How LI workers differ from the nation.

How LI workers differ from the nation. Credit: iStock

Think your paycheck is too small and company meetings are too long?

You’re not alone.

Long Island workers are less satisfied by what’s in their paychecks and less tolerant of meetings than workers nationwide, according to a new survey of more than 24,000 workers in Nassau and Suffolk counties.

Barely half of Long Island respondents (51.3 percent) had a positive view of whether their pay is “fair” for the work they do compared to almost two-thirds (63.3 percent) nationwide who think they’re fairly compensated.

The survey revealed a similar — but less pronounced — gap concerning job benefits.

About 52 percent of Long Island workers said they have a “good benefits package” compared to others in their industry. That’s more than 7 percentage points lower than workers surveyed nationwide.

See all of the data on Long Island workers and their national counterparts here.

Newsday’s Top Workplaces partner, Energage, based in Exton, Pennsylvania, surveyed 116 Long Island companies with 24,069 respondents. Nationwide, 6,566 companies were surveyed since mid-July 2017, with about 1.3 million respondents.

Surveys were conducted in markets where Energage partnered with media outlets and did not employ sampling techniques designed to approximate the responses from all the workers in a particular market.

David Prottas, a professor of management at Adelphi University, said it is understandable that Long Islanders might chafe at their pay and benefits.

“Long Island is a very high-cost-living location,” he said, and that can engender negative attitudes from workers.

“Somehow I should be getting more or I should be living better, and therefore I have a problem with how much I’m getting paid,” he said of workers’ feelings.

Prottas said workers in other high-cost areas, such as parts of California, may have the same reaction.

At the same time, he said, Long Island employers may face a quandary as they grapple with rivals in lower-cost regions.

“I can’t compete if I have to pay my workers” at the level required to equal the standard of living workers have in lower-cost regions, he said.

Long Island workers also voiced more frustration than the national averages about company meetings and openness to different points of view and new ideas.

While 58.4 percent of Long Island workers who responded to the poll said company meetings “make good use of my time,” that was 5 percentage points lower than the national average.

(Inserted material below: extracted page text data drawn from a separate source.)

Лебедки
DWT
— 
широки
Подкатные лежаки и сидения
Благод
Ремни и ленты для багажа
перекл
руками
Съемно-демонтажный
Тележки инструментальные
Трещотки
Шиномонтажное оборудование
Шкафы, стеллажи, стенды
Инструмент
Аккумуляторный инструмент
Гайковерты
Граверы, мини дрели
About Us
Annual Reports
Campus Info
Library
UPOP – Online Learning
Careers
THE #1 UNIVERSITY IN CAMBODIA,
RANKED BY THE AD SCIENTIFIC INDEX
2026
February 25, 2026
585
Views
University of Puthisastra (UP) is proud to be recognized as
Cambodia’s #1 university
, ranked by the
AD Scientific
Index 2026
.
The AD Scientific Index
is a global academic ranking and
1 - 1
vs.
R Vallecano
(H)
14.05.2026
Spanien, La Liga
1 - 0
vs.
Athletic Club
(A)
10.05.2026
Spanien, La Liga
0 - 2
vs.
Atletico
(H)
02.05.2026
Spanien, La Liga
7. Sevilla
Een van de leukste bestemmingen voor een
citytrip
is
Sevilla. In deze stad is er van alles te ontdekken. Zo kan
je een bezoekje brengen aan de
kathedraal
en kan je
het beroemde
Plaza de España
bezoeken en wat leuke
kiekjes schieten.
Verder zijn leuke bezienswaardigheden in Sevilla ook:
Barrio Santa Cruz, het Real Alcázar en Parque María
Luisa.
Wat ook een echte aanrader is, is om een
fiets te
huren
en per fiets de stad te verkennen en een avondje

Janet Lenaghan, vice dean of Hofstra University’s Frank G. Zarb School of Business and a professor of management, said meetings that extend an employee’s workday can have a cost, such as additional wages for a baby-sitter or elder-care provider who is asked to stay on duty. And that holds true especially in a high-cost region like Long Island.

“Time is a commodity,” she said. “When you’re fighting for every moment . . . . it can create another cost factor.”

Nassau and Suffolk counties had 2016 median household incomes of $105,870 and $92,933, according to U.S. Census Bureau data. That was far higher than the nationwide median household income of $59,039.

At the same time, Long Island regularly ranks among the regions with the highest cost of living in the nation. For instance, the average annual 2016 property tax bill in Nassau County was $11,232, while Suffolk came in at $9,333, according to real estate information company Attom Data Solutions.

The nationwide analysis by Attom of 84 million homes in 586 counties with a population of at least 100,000 and at least 10,000 single family homes found the average annual property tax bill was $3,296.

The survey found 7.2 percent more Long Islanders disagreed with the statement “This company encourages different points of view” than employees nationwide, while 7 percent more workers on Long Island than the national average took issue with the idea that their company encourages new ideas.